Beginning Tuesday morning, the council will begin weeks of deliberation and debate over department by department spending plans including public safety and human services that will include proposals for changes, cuts, and additions to the Harrell plan. Two more public hearings with public comment will also follow.

A centerpiece in the debate will be Harrell’s proposal to restore SPD’s budget back to $375 million — up $20 million from the current budget — by abandoning a compromise reform from the “Defund SPD” debate and transferring parking enforcement back to police control.
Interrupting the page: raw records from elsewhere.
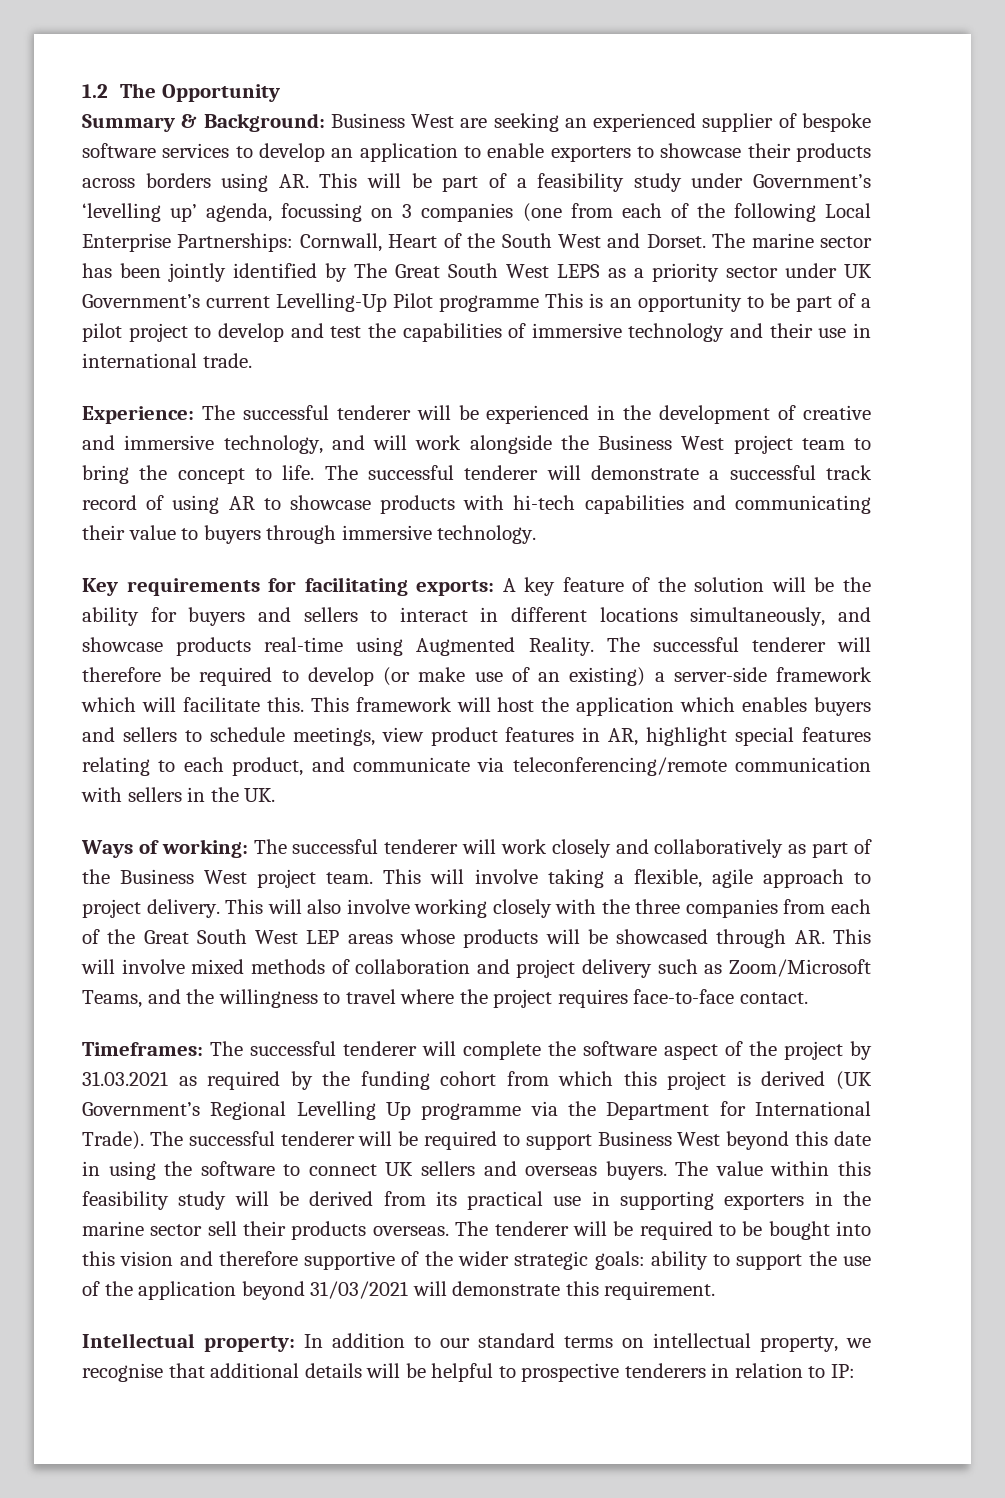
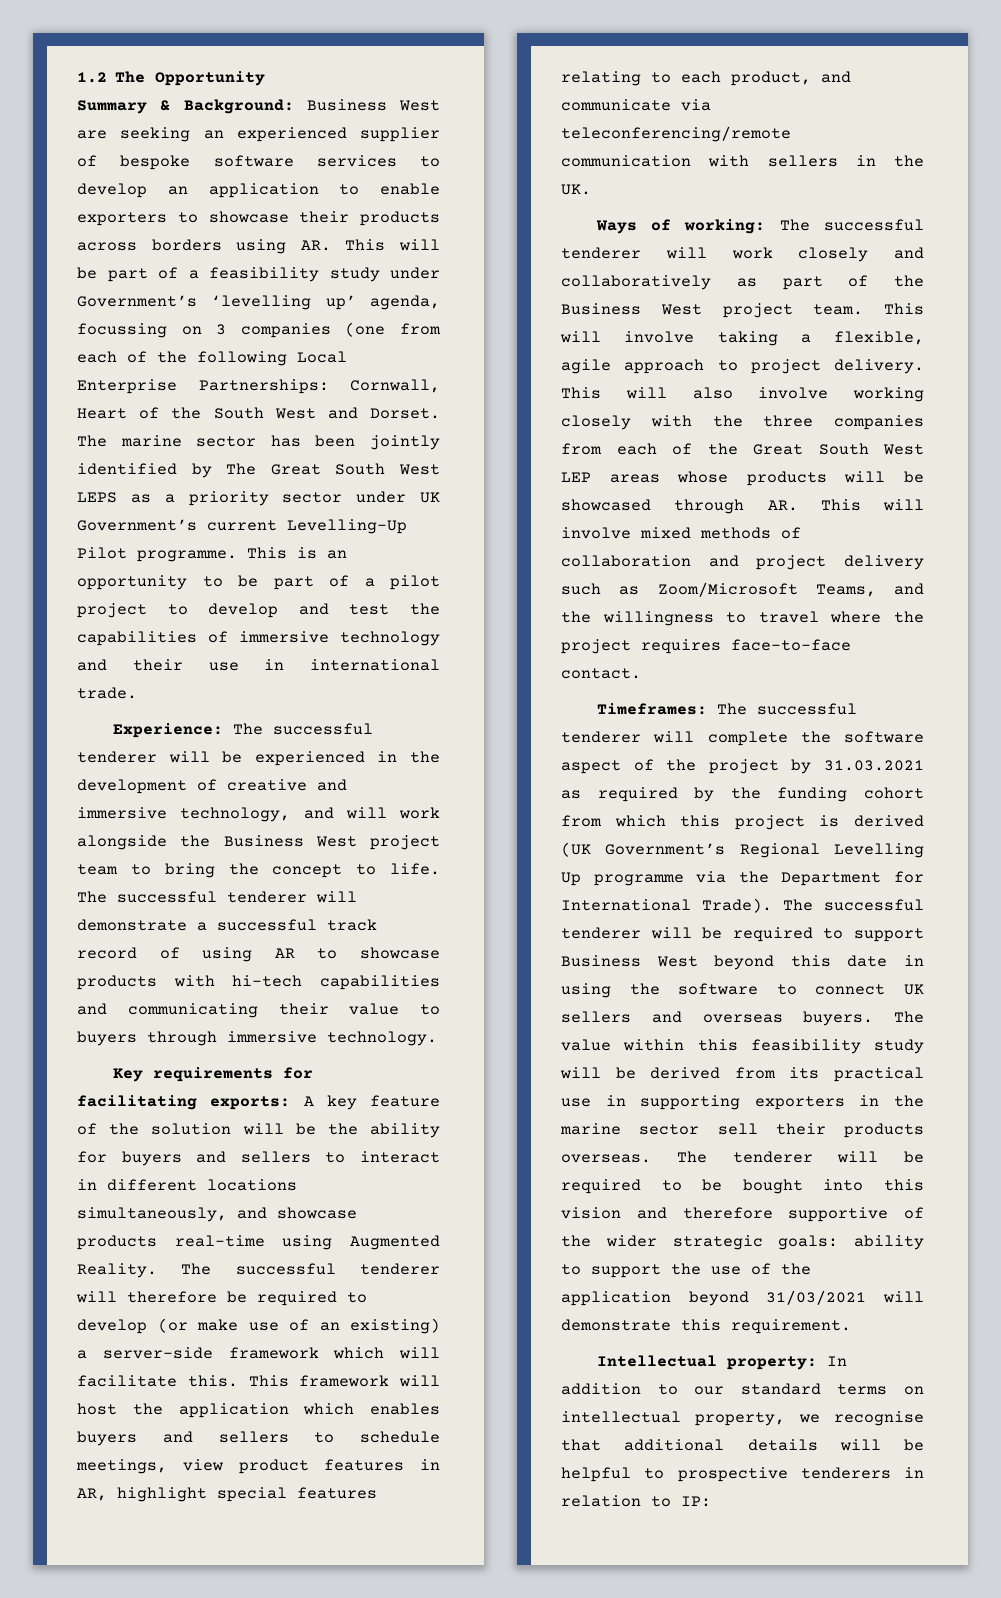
[439,295,540,312] programme -> [137,550,237,562] programme.

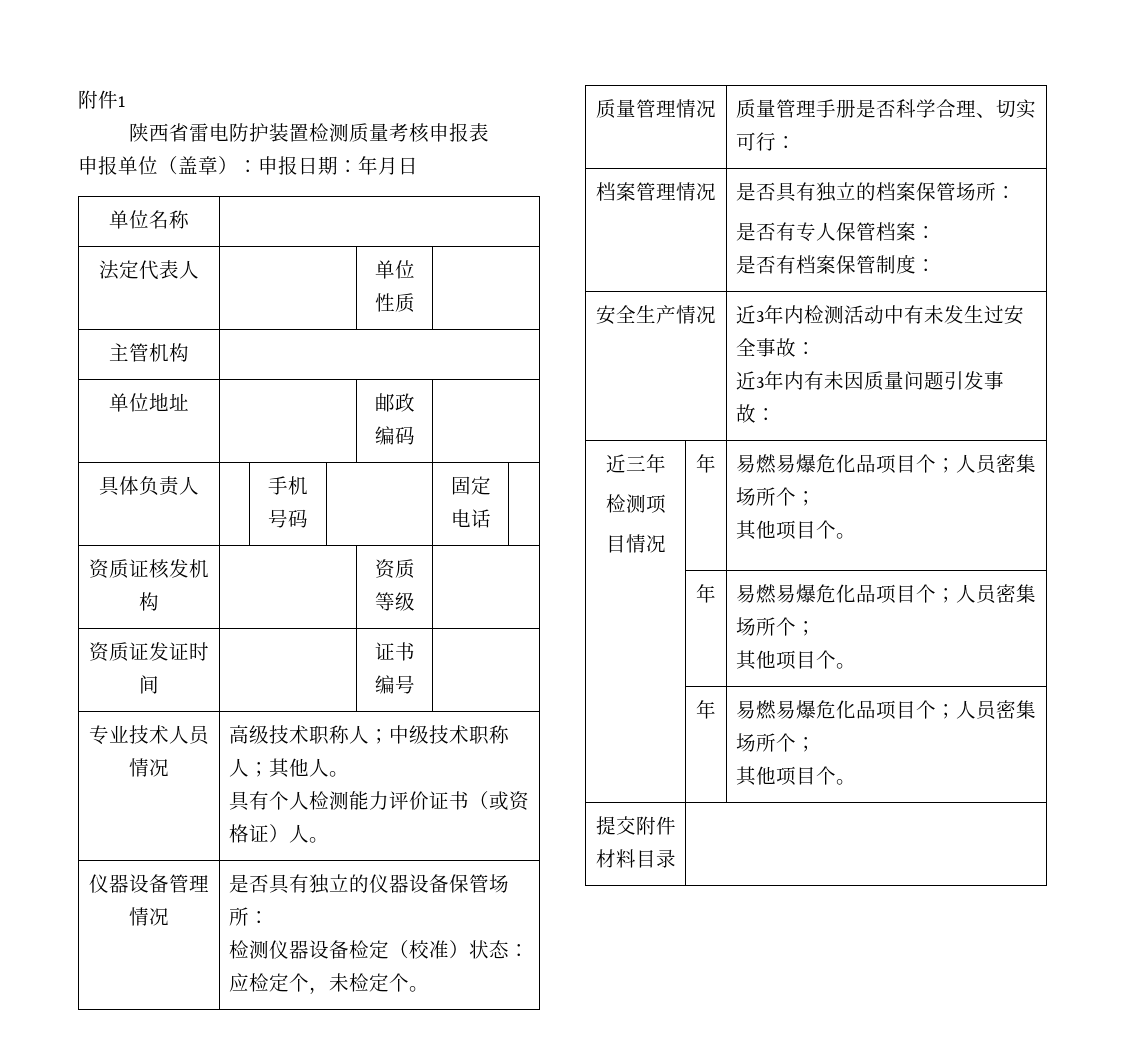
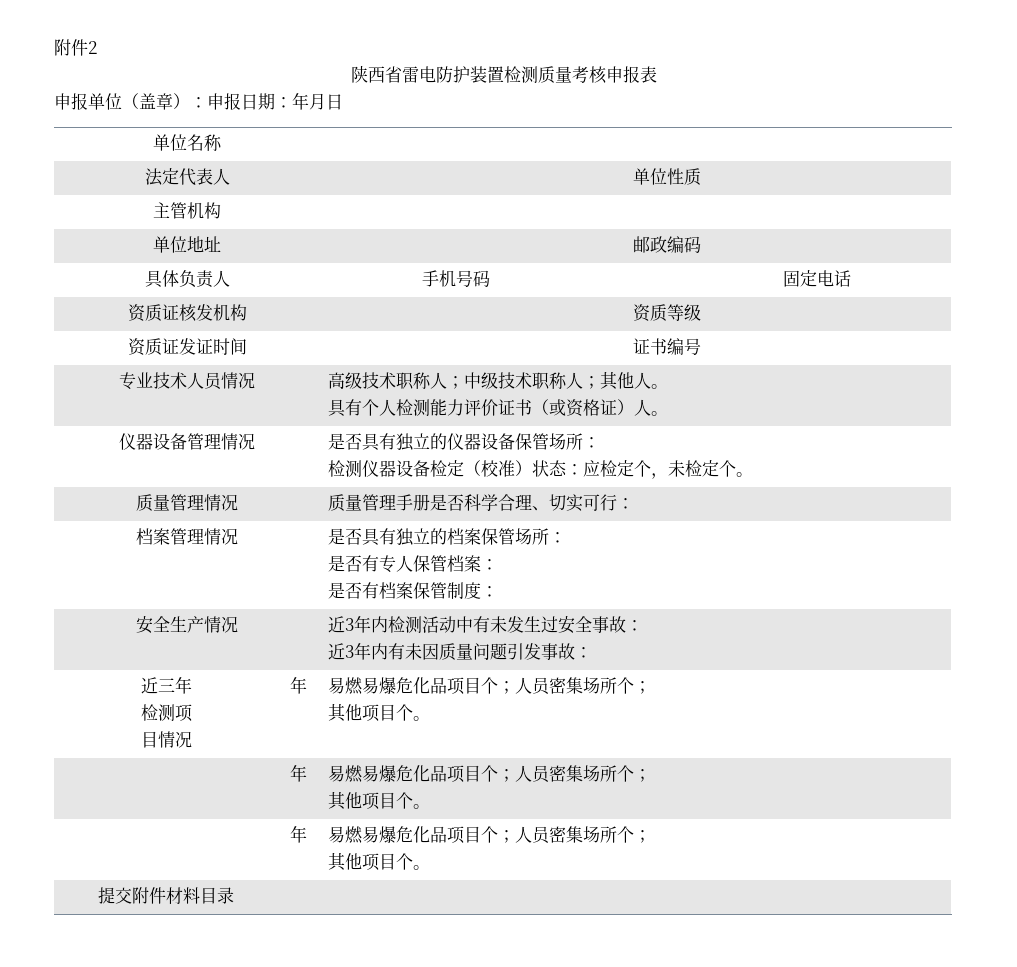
[78,90,125,109] 附件1 -> [54,39,97,56] 附件2

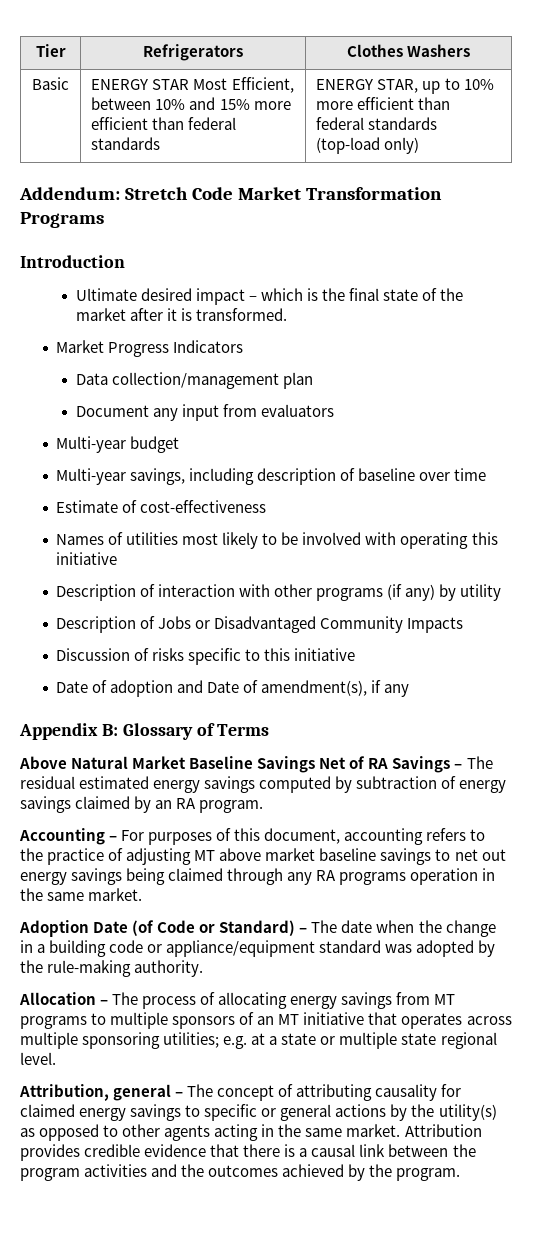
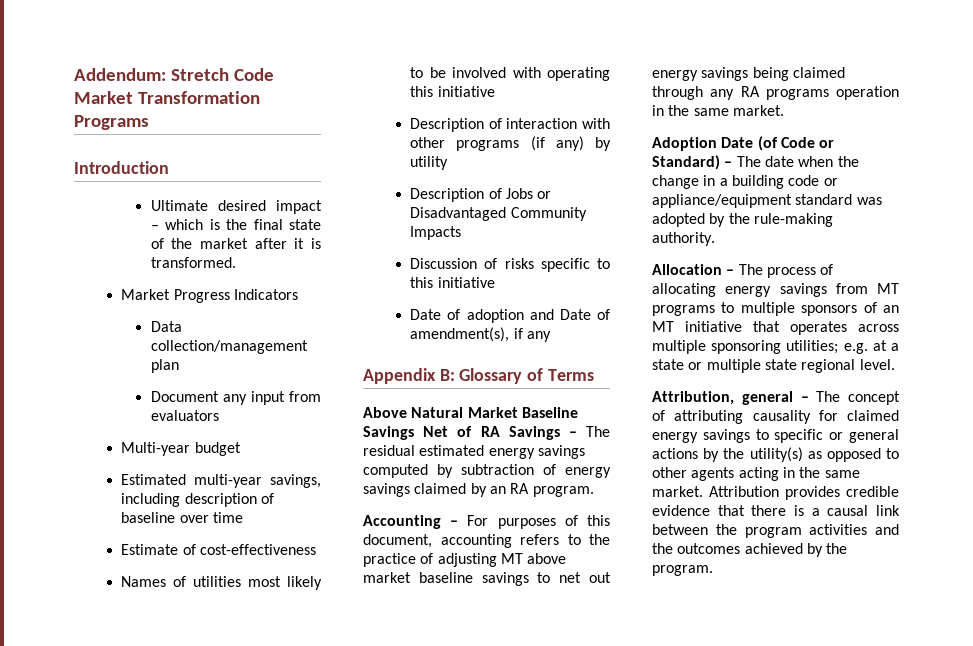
[35,44,66,57] [143,44,243,61] [346,44,471,57] [32,77,69,90] [91,77,294,93] [91,97,291,110] [91,117,237,130] [91,137,161,150] [316,78,494,94] [316,97,451,110] [316,117,438,130] [316,137,420,154] Tier | Refrigerators | Clothes Washers // Basic | ENERGY STAR Most Efficient, between 10% and 15% more efficient than federal standards | ENERGY STAR, up to 10% more efficient than federal standards (top-load only) // -> (74, 74) none
[56,468,127,485] Multi-year -> [121,474,263,488] Estimated multi-year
More debate will come over Harrell’s plan that would provide around $88 million for the King County Regional Homelessness Authority, a nearly 13% increase but still less than the organization was calling for.

Meanwhile, most other departments will face cutbacks and belt tightening with economic forecasts projecting an estimated $140 million budget gap.

To help bridge this deficit and larger possible gaps ahead, Harrell has asked the council to change the rules for the city’s JumpStart payroll tax on its largest employers to allow City Hall to dip into the revenue to patch up Seattle’s general fund. The tax, launched in 2021, was intended to fund pandemic recovery, solutions for homelessness and housing, and Green New Deal initiatives.